● **Sección del documento**:
-.-.-

Jesucristo nos abre el horizonte de la vida eterna

Homilía en la Santa Misa en el III Domingo de Cuaresma y primer día tras decretarse el estado de alarma en el país, con motivo de la emergencia sanitaria por el coronavirus.

Queridísima Iglesia del Señor, Esposa amada de Jesucristo, Pueblo santo de Dios:

Hoy muchos más ausentes que presentes, pero me dirigido especialmente a los que estáis aquí y a través de vosotros, a toda la Iglesia de Granada:

Estamos viviendo una realidad de la que la inmensa mayoría de nosotros no hemos tenido nunca experiencia. Son circunstancias nuevas, son hechos nuevos. Yo me acuerdo de aquel que dijo –hace ya muchos años, casi treinta– que se había acabado la historia, que había llegado el final de la historia, y la historia pues, como resulta que no la hacemos nosotros solos, y que no la controlamos los hombres, nos presenta novedades que sacuden toda la realidad del mundo, de la sociedad, de las formas de relacionarse las personas, de tantas y tantas cosas, de los métodos y los modos de producción y de consumo.

Es verdad que ha habido personas que hace ya diez, quince, veinte años, venían diciendo que no se podía mantener el tipo de explotación de la naturaleza, de abuso de la realidad y del mundo natural que estábamos viviendo. Pero eso no es un motivo de alegrarnos. Lo que vivimos es una cosa tremenda y todos tenemos que cooperar hasta donde nos sea posible, para evitar que lo que ya todos sabemos que es una pandemia pueda extenderse indebidamente por culpa de nuestra insolidaridad, o de nuestro desinterés. Vamos a cooperar los cristianos en todo con las normas dadas por la autoridad sanitaria y por la autoridad civil en todos los sentidos. No vamos a cerrar las iglesias. Por lo menos, allí donde sea posible –diríamos– que las personas puedan acudir con seguridad y con tranquilidad a orar. Porque nunca más que en estos momentos tenemos necesidad de orar. No podremos hacerlo en grupos compactos, no podremos hacerlo de manera tumultuosa, pero las iglesias deben estar, todas aquellas que pueda, abiertas, más abiertas que nunca. Más que nunca tenemos necesidad en estos momentos del consuelo, de la compañía, de la inmediatez, de la cercanía de Dios y de Sus Sacramentos. Es decir, de los dones con los que Dios ha querido, a través de Jesucristo, fortalecer nuestras vidas, el perdón de los pecados, la unción de los enfermos, el Cuerpo de la Eucaristía, el Cuerpo de Cristo.

-.-.-

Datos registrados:
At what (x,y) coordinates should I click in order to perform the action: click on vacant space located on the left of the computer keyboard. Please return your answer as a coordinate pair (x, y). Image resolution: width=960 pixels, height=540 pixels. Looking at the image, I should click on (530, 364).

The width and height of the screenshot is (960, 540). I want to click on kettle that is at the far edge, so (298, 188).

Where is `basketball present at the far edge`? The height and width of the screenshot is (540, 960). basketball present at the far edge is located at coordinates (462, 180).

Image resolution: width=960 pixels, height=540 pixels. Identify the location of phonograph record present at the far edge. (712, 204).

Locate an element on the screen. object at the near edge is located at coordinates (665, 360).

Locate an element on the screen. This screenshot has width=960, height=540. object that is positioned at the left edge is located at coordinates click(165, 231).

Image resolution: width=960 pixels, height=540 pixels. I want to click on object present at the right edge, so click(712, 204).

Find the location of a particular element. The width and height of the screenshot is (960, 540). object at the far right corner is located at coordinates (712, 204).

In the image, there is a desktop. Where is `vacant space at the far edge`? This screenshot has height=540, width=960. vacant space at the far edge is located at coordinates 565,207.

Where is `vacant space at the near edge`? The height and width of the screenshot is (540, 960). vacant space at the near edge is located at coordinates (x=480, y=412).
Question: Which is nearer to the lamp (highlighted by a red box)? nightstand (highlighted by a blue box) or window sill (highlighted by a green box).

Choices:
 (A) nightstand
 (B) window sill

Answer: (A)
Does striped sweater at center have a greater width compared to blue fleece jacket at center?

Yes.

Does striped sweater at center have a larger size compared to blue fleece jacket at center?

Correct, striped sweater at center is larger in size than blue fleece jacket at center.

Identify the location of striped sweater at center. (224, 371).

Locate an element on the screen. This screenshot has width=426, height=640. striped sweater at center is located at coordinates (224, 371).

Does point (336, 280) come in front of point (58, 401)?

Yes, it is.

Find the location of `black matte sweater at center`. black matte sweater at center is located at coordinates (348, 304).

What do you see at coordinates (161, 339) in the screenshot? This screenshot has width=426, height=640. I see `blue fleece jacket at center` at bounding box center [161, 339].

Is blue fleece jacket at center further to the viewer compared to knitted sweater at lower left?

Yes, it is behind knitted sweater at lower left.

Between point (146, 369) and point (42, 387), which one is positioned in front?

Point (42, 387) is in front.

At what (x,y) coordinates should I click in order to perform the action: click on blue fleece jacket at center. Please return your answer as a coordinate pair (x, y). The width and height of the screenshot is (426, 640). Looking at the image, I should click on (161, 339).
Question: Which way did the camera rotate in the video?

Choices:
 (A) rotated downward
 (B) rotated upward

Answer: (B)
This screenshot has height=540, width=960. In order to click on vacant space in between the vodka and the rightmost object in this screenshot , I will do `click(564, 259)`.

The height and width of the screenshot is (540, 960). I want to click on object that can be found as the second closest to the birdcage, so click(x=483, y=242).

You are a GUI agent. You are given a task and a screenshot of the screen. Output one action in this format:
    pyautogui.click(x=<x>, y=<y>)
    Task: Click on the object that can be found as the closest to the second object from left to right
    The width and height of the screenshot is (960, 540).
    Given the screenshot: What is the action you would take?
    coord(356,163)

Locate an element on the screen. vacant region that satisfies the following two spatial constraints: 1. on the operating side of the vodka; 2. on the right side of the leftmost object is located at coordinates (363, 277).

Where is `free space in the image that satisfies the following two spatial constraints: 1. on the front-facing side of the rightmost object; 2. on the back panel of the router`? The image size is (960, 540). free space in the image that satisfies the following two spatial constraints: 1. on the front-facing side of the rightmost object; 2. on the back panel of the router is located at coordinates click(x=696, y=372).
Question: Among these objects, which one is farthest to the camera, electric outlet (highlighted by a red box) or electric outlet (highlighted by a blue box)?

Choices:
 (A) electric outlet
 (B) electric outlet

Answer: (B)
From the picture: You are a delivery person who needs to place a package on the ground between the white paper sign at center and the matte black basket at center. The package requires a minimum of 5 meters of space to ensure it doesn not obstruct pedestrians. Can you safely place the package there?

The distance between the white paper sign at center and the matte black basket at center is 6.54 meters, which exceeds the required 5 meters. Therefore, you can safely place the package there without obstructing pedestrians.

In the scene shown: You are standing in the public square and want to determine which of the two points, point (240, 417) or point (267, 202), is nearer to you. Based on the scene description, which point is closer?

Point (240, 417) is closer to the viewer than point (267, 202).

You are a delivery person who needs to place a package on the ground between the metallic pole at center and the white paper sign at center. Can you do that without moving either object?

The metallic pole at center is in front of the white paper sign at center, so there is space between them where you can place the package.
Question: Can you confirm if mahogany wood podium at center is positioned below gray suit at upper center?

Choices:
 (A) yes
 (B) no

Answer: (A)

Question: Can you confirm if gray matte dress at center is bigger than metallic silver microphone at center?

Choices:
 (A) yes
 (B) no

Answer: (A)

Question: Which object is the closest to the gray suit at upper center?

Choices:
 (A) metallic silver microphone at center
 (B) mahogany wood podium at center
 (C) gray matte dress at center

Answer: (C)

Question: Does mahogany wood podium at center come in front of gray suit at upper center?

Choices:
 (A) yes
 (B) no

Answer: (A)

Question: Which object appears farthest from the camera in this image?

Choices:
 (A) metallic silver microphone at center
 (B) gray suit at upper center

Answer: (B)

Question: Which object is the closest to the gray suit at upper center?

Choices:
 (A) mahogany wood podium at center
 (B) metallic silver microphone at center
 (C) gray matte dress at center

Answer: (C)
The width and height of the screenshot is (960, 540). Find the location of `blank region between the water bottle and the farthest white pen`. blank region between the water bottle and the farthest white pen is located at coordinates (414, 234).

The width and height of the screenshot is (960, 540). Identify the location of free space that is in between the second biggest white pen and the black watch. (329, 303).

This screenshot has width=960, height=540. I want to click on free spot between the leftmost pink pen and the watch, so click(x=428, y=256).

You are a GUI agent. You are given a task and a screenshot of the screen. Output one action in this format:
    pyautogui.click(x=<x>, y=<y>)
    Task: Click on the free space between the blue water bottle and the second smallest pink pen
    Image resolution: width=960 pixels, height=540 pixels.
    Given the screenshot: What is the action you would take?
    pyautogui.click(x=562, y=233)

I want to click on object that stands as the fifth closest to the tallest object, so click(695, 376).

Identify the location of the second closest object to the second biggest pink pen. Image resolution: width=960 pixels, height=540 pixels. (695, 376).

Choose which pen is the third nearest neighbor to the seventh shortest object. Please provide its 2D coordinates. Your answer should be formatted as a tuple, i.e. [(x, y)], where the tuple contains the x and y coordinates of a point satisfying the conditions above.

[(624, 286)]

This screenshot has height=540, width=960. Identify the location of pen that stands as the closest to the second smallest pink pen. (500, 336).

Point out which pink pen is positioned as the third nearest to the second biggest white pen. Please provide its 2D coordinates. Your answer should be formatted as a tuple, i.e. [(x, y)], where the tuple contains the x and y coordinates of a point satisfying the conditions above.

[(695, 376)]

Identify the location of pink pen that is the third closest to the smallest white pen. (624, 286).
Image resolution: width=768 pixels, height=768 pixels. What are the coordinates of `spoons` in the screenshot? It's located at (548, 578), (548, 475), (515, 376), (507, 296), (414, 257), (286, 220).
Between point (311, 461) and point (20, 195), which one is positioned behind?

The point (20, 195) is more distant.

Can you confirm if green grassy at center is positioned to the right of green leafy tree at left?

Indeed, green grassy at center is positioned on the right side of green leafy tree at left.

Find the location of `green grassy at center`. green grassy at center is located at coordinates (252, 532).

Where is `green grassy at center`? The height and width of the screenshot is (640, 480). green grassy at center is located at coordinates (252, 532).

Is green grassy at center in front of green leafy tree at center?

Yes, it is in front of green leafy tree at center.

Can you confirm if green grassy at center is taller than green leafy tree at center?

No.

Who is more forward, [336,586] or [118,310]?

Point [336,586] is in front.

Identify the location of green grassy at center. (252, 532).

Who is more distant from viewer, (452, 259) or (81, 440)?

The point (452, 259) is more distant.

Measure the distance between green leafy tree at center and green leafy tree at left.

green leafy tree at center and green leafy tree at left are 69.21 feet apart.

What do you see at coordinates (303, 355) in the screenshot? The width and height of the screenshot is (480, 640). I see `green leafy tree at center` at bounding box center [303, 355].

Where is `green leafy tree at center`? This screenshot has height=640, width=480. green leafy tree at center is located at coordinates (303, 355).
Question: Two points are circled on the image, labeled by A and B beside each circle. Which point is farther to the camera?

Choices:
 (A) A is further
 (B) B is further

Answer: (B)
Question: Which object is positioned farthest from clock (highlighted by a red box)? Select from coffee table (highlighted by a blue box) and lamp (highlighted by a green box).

-.-.-

● **Tareas propuestas**:
**A.** Copie literalmente el fragmento de la homilía que comienza en "Hoy muchos más" y termina en "y de consumo.".
**B.** Según la homilía, ¿hace cuántos años, aproximadamente, alguien dijo que se había acabado la historia?
**C.** Traduzca al inglés la siguiente oración de la homilía: "Porque nunca más que en estos momentos tenemos necesidad de orar."

● **Respuestas por tarea**:
**A.**
Hoy muchos más ausentes que presentes, pero me dirigido especialmente a los que estáis aquí y a través de vosotros, a toda la Iglesia de Granada:

Estamos viviendo una realidad de la que la inmensa mayoría de nosotros no hemos tenido nunca experiencia. Son circunstancias nuevas, son hechos nuevos. Yo me acuerdo de aquel que dijo –hace ya muchos años, casi treinta– que se había acabado la historia, que había llegado el final de la historia, y la historia pues, como resulta que no la hacemos nosotros solos, y que no la controlamos los hombres, nos presenta novedades que sacuden toda la realidad del mundo, de la sociedad, de las formas de relacionarse las personas, de tantas y tantas cosas, de los métodos y los modos de producción y de consumo.

**B.** Hace casi treinta años.

**C.** Because never more than at this time do we have need to pray.